* **DATA EXCERPT**:
##############################
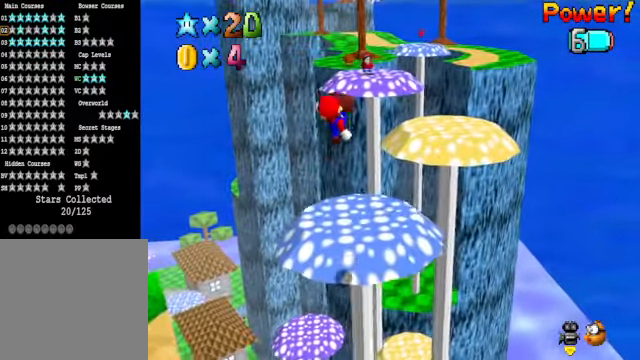
{"buttons": [], "left_stick": "up-right", "right_stick": "center", "events": [[167, "left_stick", "center"], [300, "left_stick", "up"], [467, "left_stick", "up-right"]]}
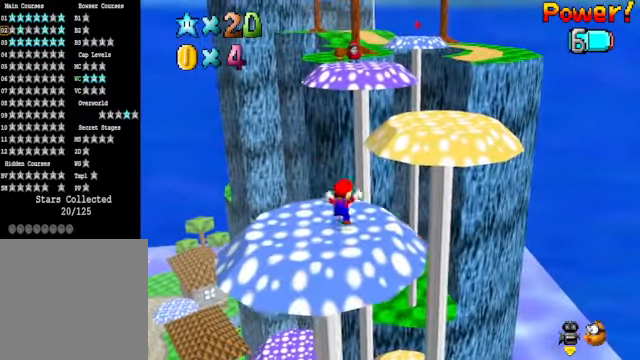
{"buttons": ["A"], "left_stick": "right", "right_stick": "center", "events": [[67, "A", "down"], [401, "left_stick", "right"]]}
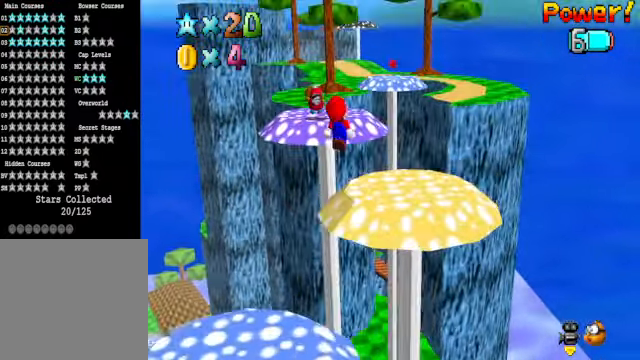
{"buttons": [], "left_stick": "up-right", "right_stick": "center", "events": [[234, "A", "up"], [267, "left_stick", "up-right"]]}
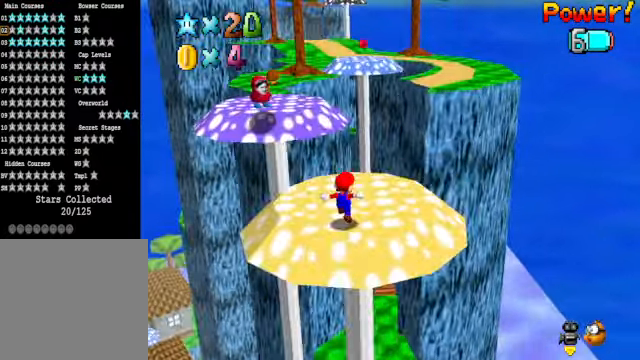
{"buttons": ["A"], "left_stick": "up-left", "right_stick": "center", "events": [[34, "left_stick", "up"], [401, "A", "down"], [502, "left_stick", "up-left"]]}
##############################
* **PROBLEM**: Search the listing above for "down" and copy every line that has it.

* **EXERCISE OUTPUT**:
{"buttons": ["A"], "left_stick": "right", "right_stick": "center", "events": [[67, "A", "down"], [401, "left_stick", "right"]]}
{"buttons": ["A"], "left_stick": "up-left", "right_stick": "center", "events": [[34, "left_stick", "up"], [401, "A", "down"], [502, "left_stick", "up-left"]]}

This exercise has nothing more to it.